A Daily Press employee died Tuesday night while in the custody of San Bernardino County Sheriff’s deputies after having been repeatedly stunned with a Taser.

In a detailed press release on Wednesday, the San Bernardino County Sheriff’s Department stated that Dante Parker was considered a suspect in the attempted burglary of a home.

According to the Daily Press, at around 5 p.m., after the reported breaking-and-entering attempt, a deputy from the Victorville Station stopped the 36-year-old man as he was riding his bike.

The resident who called the deputies had told them the suspect fled on a bicycle.

According to the Sheriff’s Department, the deputy was “involved in a struggle” to detain Parker, who appeared “to possibly be under the influence of an unknown substance.”

Sheriff’s officials said that Parker became uncooperative and combative as the deputy tried to take him into custody. The deputy then reportedly stunned Parker with a Taser multiple times; another deputy arrived several minutes later. The two deputies eventually handcuffed Parker and placed him in the backseat of a patrol unit.

Officials noted that after arresting Parker, the deputies observed him sweating profusely and breathing heavily.

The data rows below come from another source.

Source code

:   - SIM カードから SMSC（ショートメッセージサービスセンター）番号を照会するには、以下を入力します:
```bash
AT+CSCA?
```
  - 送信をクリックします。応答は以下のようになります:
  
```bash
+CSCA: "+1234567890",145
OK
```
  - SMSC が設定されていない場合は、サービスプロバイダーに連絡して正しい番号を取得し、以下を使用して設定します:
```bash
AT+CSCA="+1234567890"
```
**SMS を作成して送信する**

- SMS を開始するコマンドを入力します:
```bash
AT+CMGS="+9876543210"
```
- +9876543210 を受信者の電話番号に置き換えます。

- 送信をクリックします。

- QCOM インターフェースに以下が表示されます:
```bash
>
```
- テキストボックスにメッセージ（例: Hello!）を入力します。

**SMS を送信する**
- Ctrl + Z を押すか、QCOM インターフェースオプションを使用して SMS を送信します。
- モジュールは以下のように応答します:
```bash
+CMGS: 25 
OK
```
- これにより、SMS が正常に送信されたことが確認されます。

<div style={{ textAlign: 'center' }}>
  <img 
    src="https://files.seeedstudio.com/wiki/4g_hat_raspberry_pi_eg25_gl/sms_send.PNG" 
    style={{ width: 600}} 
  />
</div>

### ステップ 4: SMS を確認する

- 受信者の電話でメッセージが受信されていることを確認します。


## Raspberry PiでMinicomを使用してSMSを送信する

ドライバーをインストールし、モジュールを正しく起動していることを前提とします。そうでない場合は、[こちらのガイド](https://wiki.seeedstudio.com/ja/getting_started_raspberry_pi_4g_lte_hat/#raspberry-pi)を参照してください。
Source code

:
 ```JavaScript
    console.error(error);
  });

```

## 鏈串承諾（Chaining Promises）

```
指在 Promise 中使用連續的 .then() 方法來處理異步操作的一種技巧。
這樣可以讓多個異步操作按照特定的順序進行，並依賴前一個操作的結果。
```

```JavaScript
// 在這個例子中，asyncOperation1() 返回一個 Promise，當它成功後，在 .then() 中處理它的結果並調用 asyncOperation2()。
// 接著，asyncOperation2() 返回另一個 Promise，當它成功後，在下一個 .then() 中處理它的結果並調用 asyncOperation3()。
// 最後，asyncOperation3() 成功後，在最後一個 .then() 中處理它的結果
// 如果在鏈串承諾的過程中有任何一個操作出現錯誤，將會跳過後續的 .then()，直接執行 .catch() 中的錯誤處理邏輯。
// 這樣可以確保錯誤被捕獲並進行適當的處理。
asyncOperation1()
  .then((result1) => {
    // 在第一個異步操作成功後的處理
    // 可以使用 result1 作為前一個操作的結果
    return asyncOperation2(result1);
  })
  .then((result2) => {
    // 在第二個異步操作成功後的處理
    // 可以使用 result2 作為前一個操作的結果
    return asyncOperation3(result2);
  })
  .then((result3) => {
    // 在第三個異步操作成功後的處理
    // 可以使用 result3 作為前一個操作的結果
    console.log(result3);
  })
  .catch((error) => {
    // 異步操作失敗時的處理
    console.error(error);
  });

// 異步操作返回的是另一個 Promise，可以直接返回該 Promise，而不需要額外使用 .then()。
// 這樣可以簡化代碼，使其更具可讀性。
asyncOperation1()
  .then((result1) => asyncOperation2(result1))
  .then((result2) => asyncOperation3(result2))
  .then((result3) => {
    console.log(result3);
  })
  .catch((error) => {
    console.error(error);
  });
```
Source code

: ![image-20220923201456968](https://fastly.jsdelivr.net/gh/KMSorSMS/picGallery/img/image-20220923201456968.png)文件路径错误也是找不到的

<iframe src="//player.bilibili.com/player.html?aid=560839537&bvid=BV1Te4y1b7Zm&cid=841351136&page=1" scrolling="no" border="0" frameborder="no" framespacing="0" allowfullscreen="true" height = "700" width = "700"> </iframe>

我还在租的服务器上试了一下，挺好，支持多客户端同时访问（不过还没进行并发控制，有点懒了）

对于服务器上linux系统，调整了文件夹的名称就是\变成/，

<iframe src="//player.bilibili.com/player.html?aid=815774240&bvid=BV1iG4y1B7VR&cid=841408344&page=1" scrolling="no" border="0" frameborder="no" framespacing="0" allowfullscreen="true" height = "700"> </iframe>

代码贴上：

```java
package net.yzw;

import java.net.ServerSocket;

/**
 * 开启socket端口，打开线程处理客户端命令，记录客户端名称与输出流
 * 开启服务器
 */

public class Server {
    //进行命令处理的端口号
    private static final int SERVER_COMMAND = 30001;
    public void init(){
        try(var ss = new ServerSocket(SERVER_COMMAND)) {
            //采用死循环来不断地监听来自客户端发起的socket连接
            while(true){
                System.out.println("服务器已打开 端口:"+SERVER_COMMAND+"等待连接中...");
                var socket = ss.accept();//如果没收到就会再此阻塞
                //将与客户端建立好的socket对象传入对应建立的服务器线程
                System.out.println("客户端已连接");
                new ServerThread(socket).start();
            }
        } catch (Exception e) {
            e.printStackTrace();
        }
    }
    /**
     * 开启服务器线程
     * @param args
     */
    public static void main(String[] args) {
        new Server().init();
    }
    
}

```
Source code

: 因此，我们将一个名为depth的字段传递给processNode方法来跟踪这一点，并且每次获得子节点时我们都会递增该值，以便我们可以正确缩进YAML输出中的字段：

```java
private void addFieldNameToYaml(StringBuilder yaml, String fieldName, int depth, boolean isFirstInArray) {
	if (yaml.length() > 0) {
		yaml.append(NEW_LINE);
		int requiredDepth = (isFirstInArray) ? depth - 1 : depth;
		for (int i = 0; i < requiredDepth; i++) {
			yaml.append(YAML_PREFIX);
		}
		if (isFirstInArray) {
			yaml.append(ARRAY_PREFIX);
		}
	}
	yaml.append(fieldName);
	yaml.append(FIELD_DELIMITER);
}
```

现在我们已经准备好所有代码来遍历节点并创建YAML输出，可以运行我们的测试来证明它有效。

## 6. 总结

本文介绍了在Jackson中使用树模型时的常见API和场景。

Medical aid was requested, and Parker was transported to Victor Valley Global Medical Center via ambulance.

Authorities stated that Parker was conscious but incoherent while receiving medical treatment at the hospital.

Parker died while still receiving treatment.

Even as the Sheriff’s Department announced that its Specialized Investigation Detail is conducting a death investigation, Parker’s friends, family and coworkers are speaking out and presenting a much different version of the deceased man than the police have provided.

“That whole story is totally wrong; that’s just not Dante,” said former Daily Press pressman Richard Loredo, who had worked with Parker. Loredo added that “Dante’s not a burglar…You can see how well his kids were raised; he was a good dad.”

Parker’s co-workers noted that he had stopped drinking earlier this year and, in an effort to lose weight, had been riding his bike for years.

According to NBC Los Angeles, Harris noted that he didn’t believe that Parker would have been committing a crime, as Parker made an honest living and had “everything he wanted and needed.”

Parker is survived by his wife and five children. An autopsy will be performed to determine the cause and manner of his death.